- [PROBLEM DETAILS]
Down to the last line, set down the material below exactly, excluding pictures.

- [DATA PROVIDED]
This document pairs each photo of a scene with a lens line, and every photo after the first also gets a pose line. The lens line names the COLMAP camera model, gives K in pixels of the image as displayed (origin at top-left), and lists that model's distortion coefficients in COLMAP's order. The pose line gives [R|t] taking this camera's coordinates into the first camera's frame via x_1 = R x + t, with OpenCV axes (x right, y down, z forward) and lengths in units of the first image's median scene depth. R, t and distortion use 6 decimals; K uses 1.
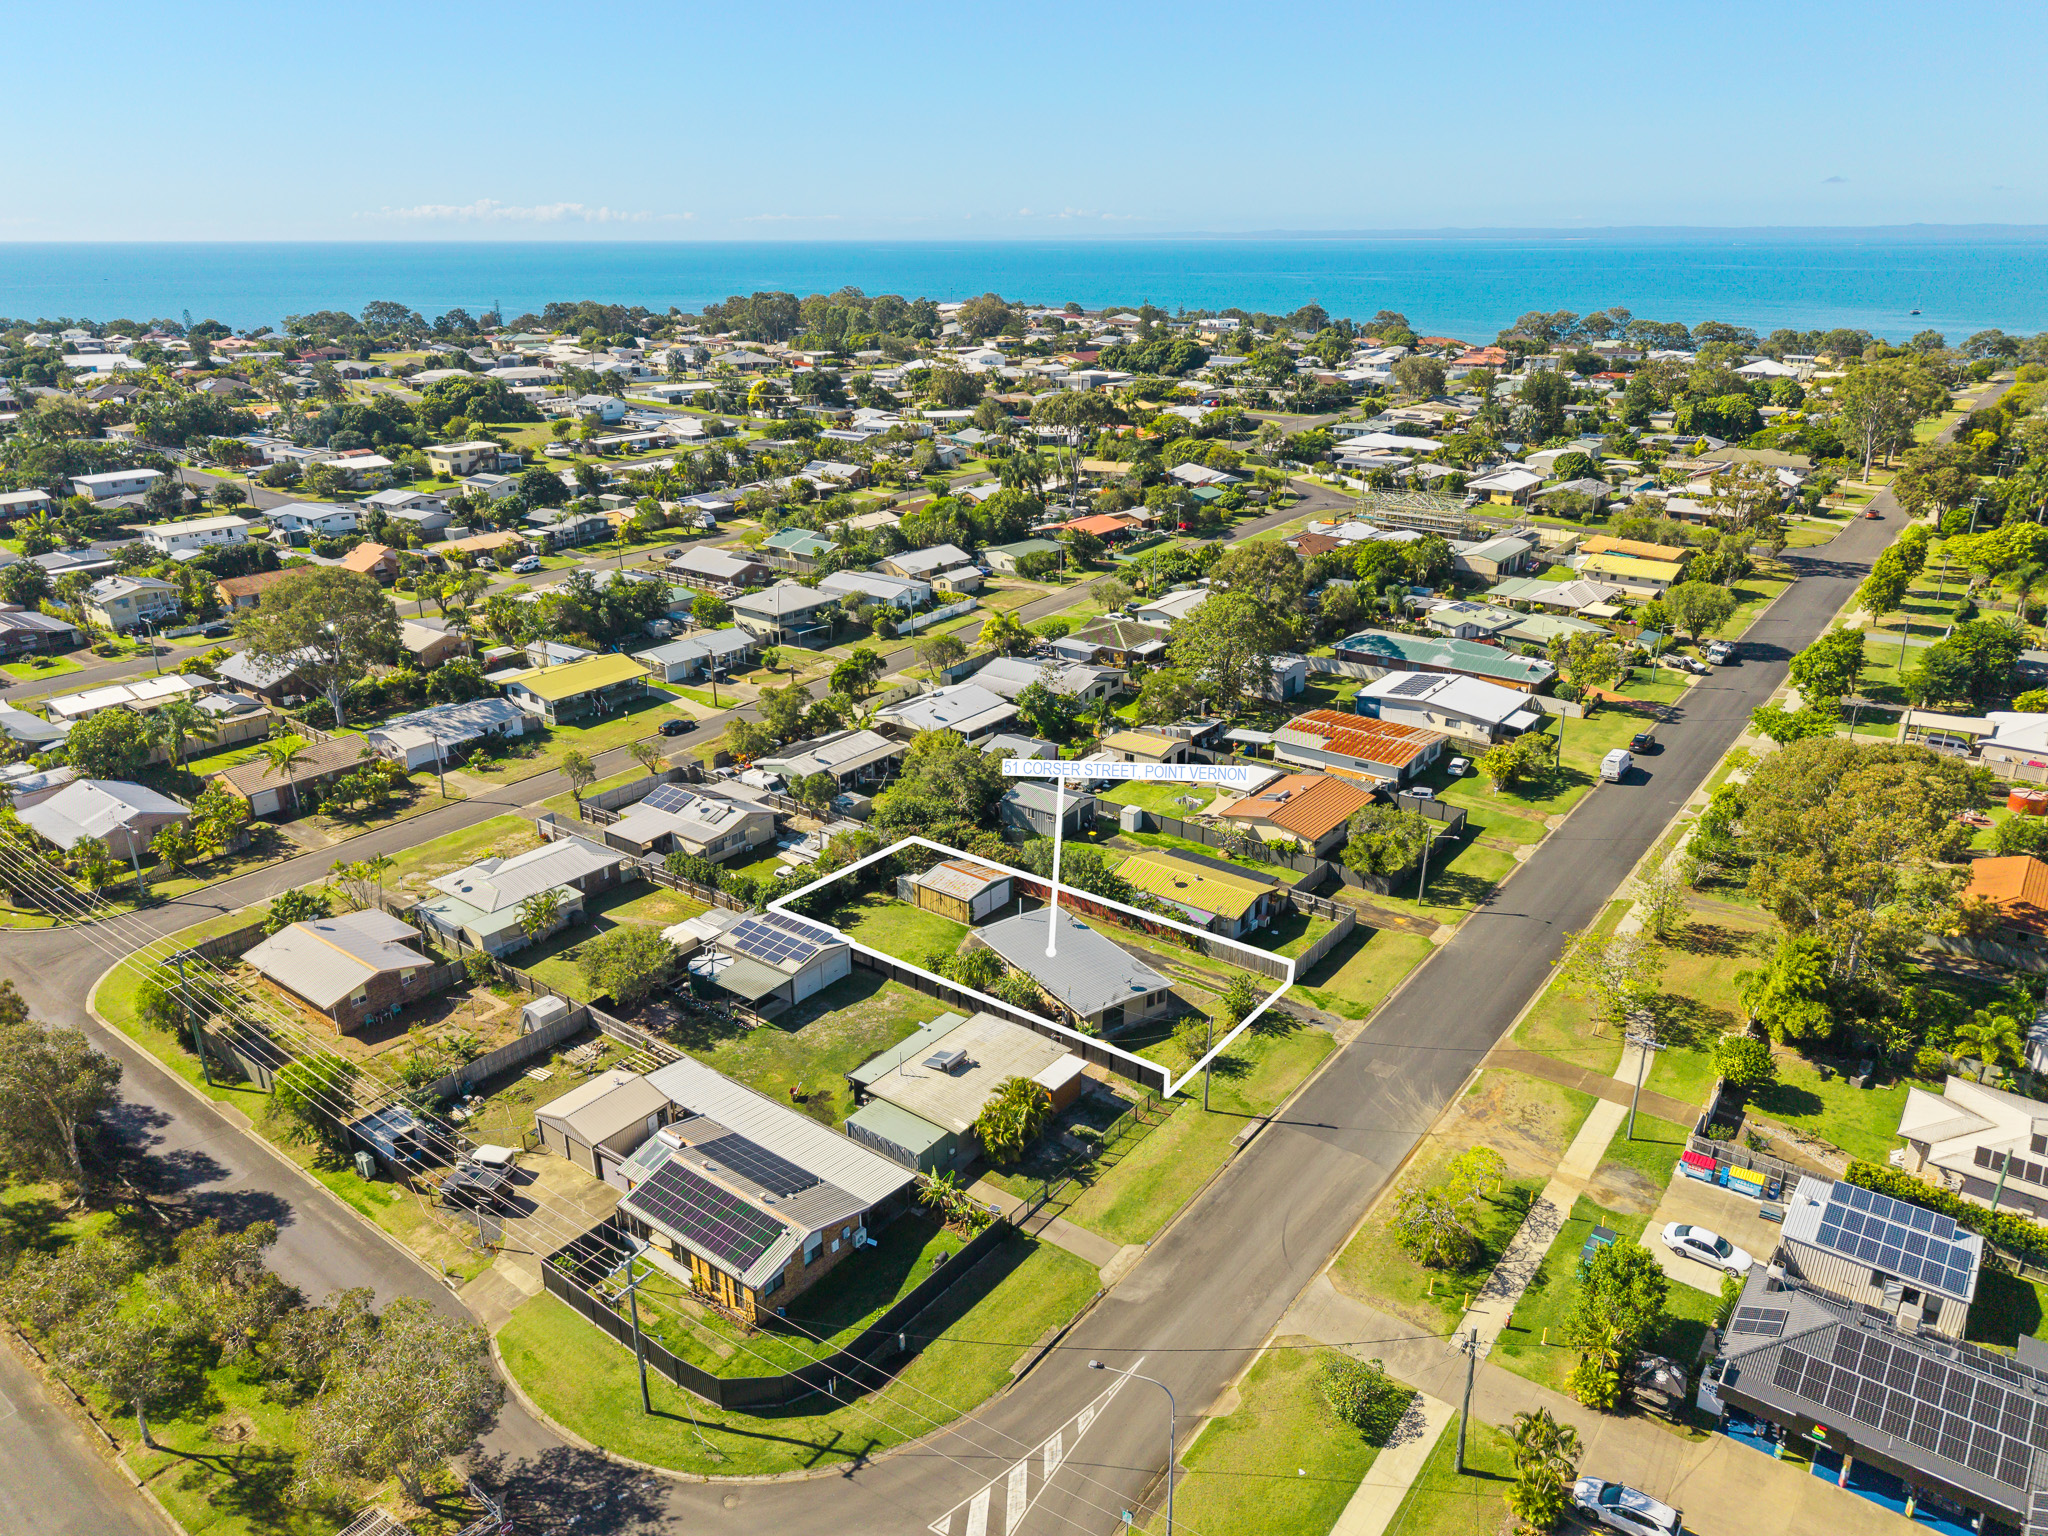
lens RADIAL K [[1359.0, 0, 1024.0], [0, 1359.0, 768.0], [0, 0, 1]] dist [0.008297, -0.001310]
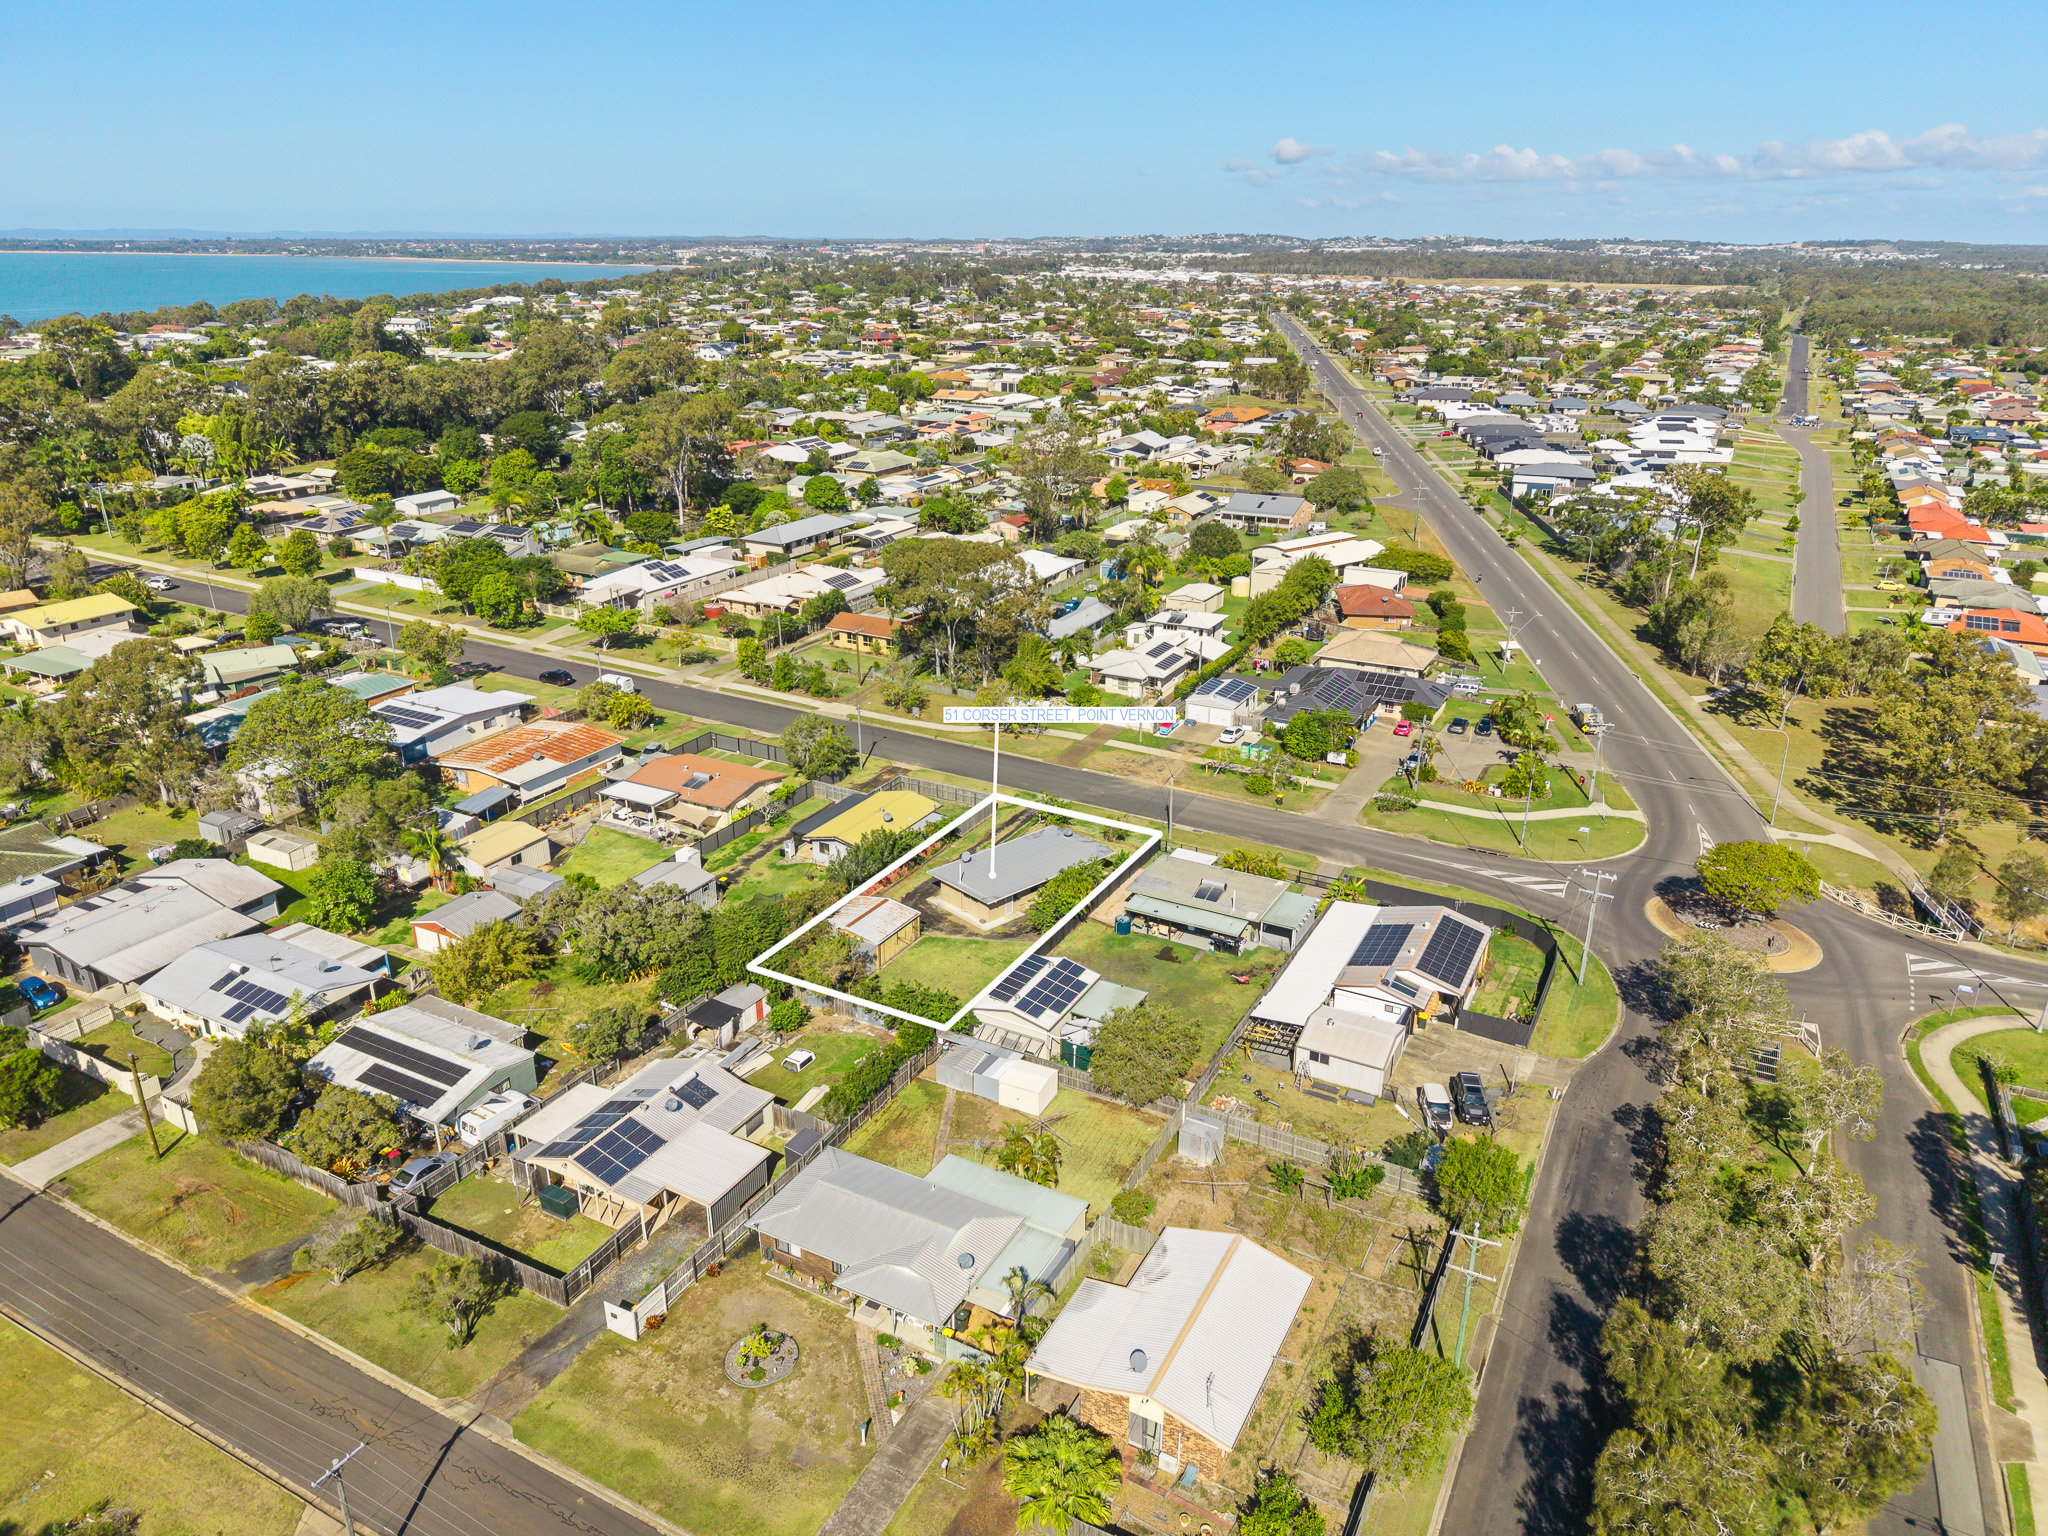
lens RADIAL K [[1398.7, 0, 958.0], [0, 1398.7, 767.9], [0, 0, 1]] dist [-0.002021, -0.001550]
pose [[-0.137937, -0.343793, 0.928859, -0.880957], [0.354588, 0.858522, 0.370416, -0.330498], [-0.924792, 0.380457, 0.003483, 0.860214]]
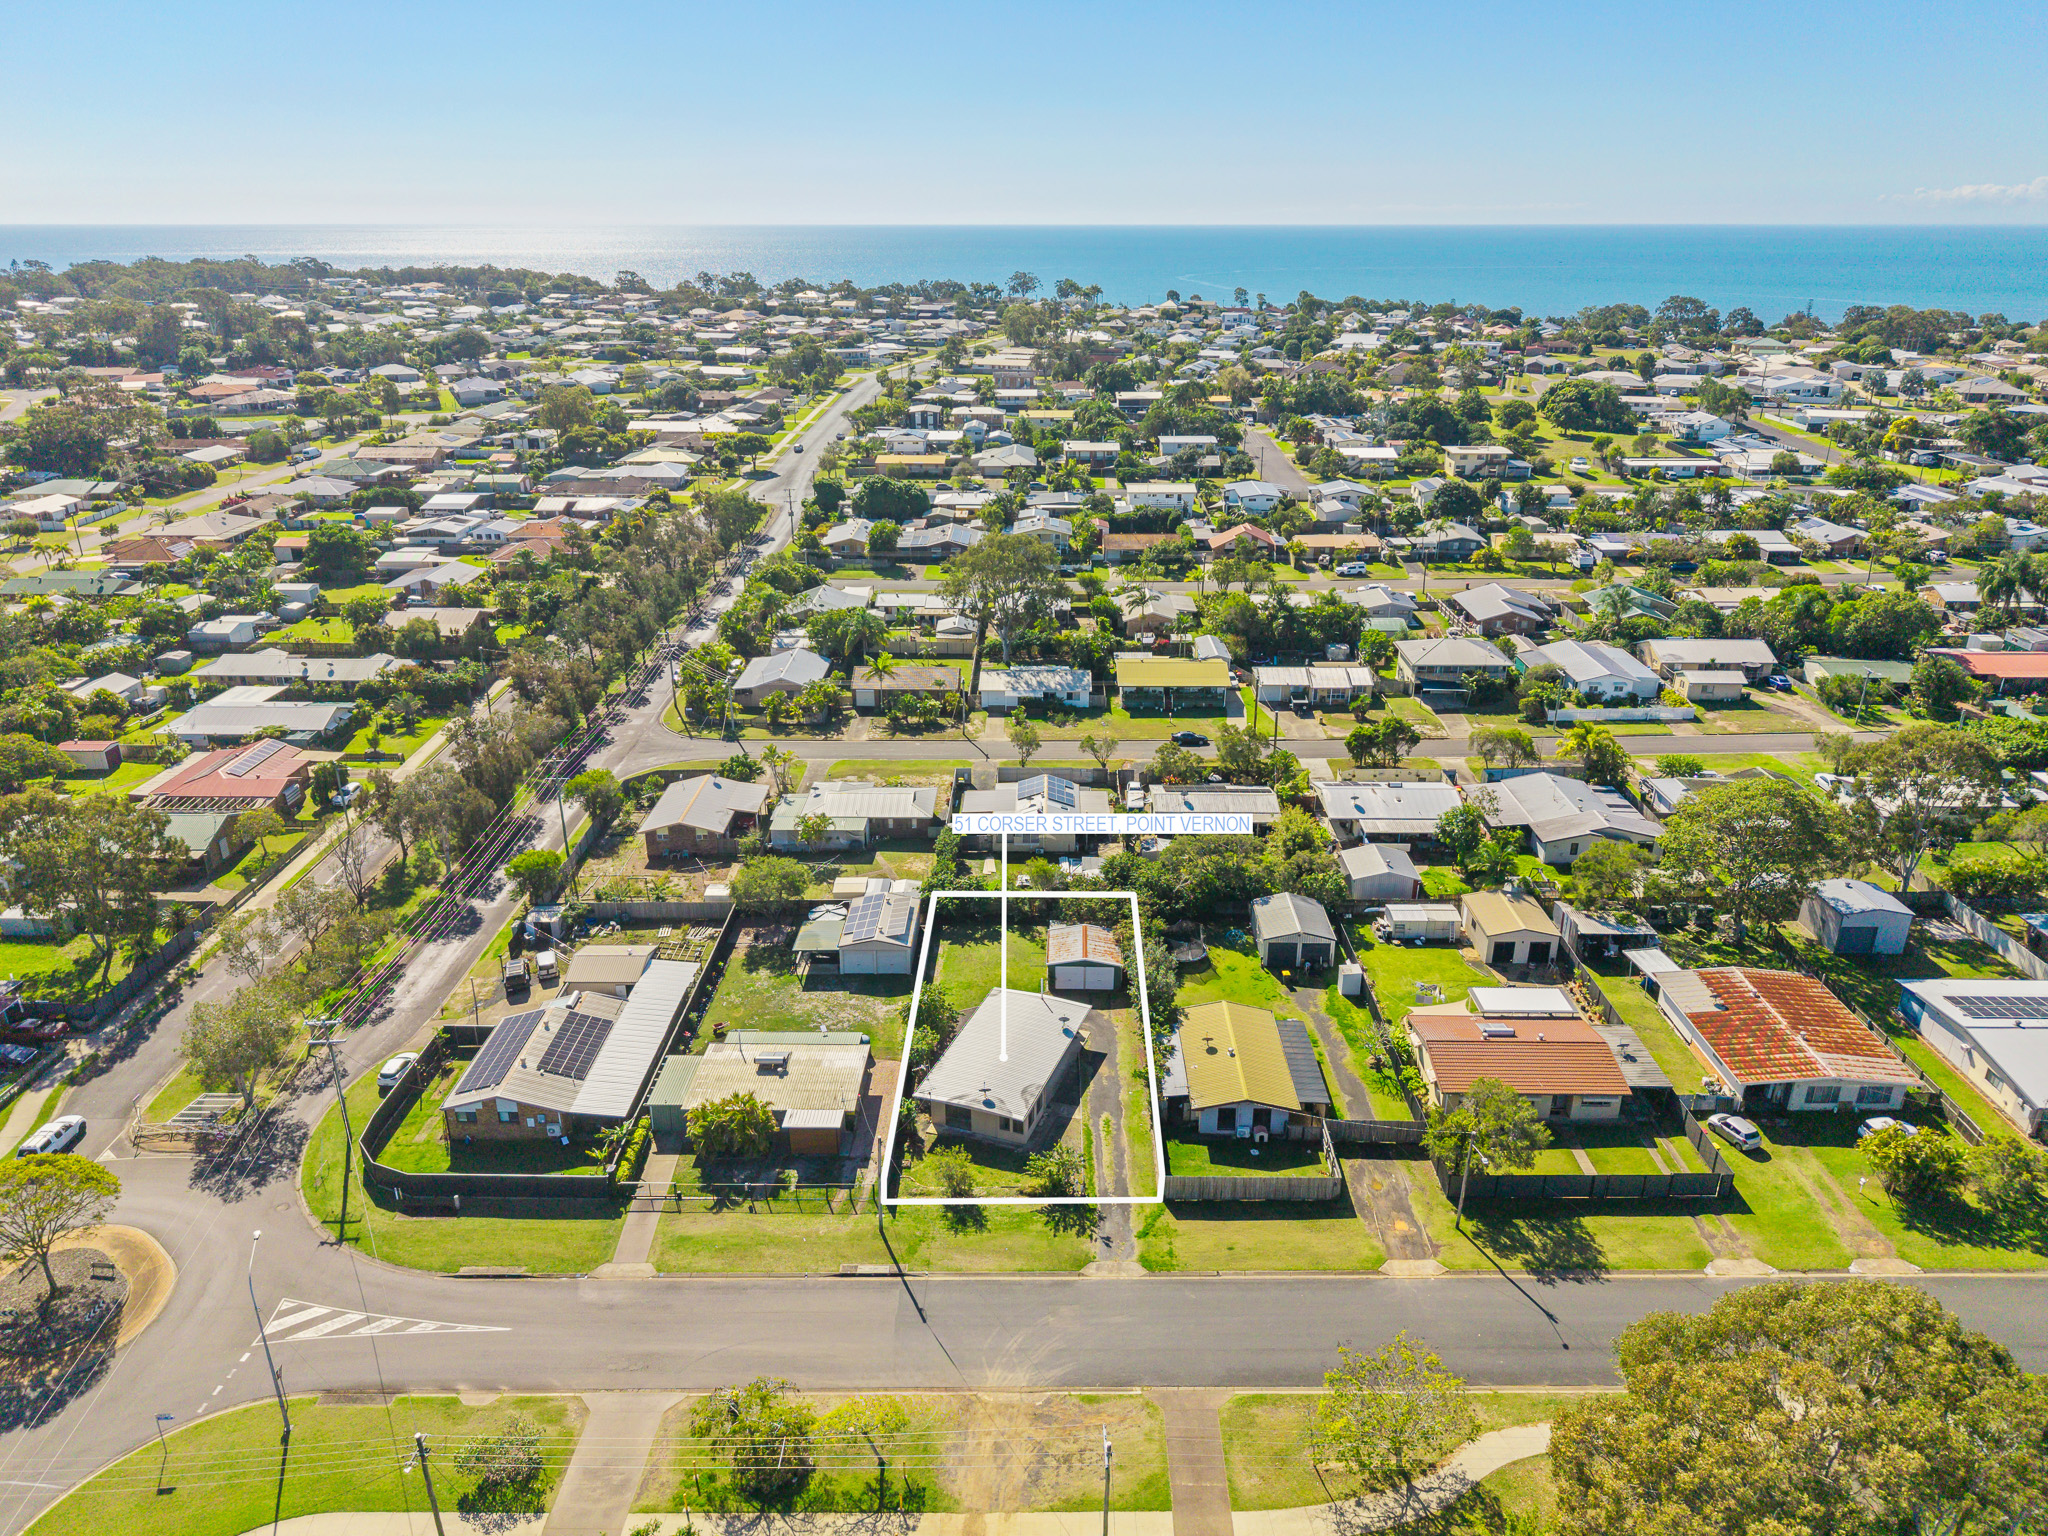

- [ANSWER SECTION]
This document pairs each photo of a scene with a lens line, and every photo after the first also gets a pose line. The lens line names the COLMAP camera model, gives K in pixels of the image as displayed (origin at top-left), and lists that model's distortion coefficients in COLMAP's order. The pose line gives [R|t] taking this camera's coordinates into the first camera's frame via x_1 = R x + t, with OpenCV axes (x right, y down, z forward) and lengths in units of the first image's median scene depth. R, t and distortion use 6 decimals; K uses 1.
lens RADIAL K [[1359.0, 0, 1024.0], [0, 1359.0, 768.0], [0, 0, 1]] dist [0.008297, -0.001310]
lens RADIAL K [[1398.7, 0, 958.0], [0, 1398.7, 767.9], [0, 0, 1]] dist [-0.002021, -0.001550]
pose [[-0.137937, -0.343793, 0.928859, -0.880957], [0.354588, 0.858522, 0.370416, -0.330498], [-0.924792, 0.380457, 0.003483, 0.860214]]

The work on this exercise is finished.